Saved data entries:
== == ==

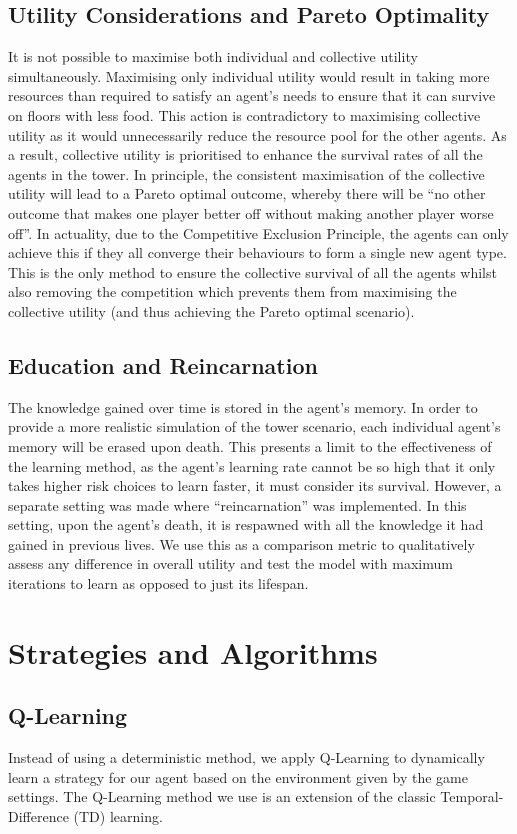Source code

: \subsection{Utility Considerations and Pareto Optimality}
It is not possible to maximise both individual and collective utility simultaneously. Maximising only individual utility would result in taking more resources than required to satisfy an agent’s needs to ensure that it can survive on floors with less food. This action is contradictory to maximising collective utility as it would unnecessarily reduce the resource pool for the other agents. As a result, collective utility is prioritised to enhance the survival rates of all the agents in the tower. In principle, the consistent maximisation of the collective utility will lead to a Pareto optimal outcome, whereby there will be “no other outcome that makes one player better off without making another player worse off”. In actuality, due to the Competitive Exclusion Principle, the agents can only achieve this if they all converge their behaviours to form a single new agent type. This is the only method to ensure the collective survival of all the agents whilst also removing the competition which prevents them from maximising the collective utility (and thus achieving the Pareto optimal scenario). 
\subsection{Education and Reincarnation}
The knowledge gained over time is stored in the agent’s memory. In order to provide a more realistic simulation of the tower scenario, each individual agent’s memory will be erased upon death. This presents a limit to the effectiveness of the learning method, as the agent’s learning rate cannot be so high that it only takes higher risk choices to learn faster, it must consider its survival. However, a separate setting was made where “reincarnation” was implemented. In this setting, upon the agent’s death, it is respawned with all the knowledge it had gained in previous lives. We use this as a comparison metric to qualitatively assess any difference in overall utility and test the model with maximum iterations to learn as opposed to just its lifespan.
\section{Strategies and Algorithms}
\subsection{Q-Learning}
Instead of using a deterministic method, we apply Q-Learning to dynamically learn a strategy for our agent based on the environment given by the game settings. The Q-Learning method we use is an extension of the classic Temporal-Difference (TD) learning.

== == ==

__What is being asked__. Show every line in the records above that contains the word "subsection".

__Answer space__.
: \subsection{Utility Considerations and Pareto Optimality}
\subsection{Education and Reincarnation}
\subsection{Q-Learning}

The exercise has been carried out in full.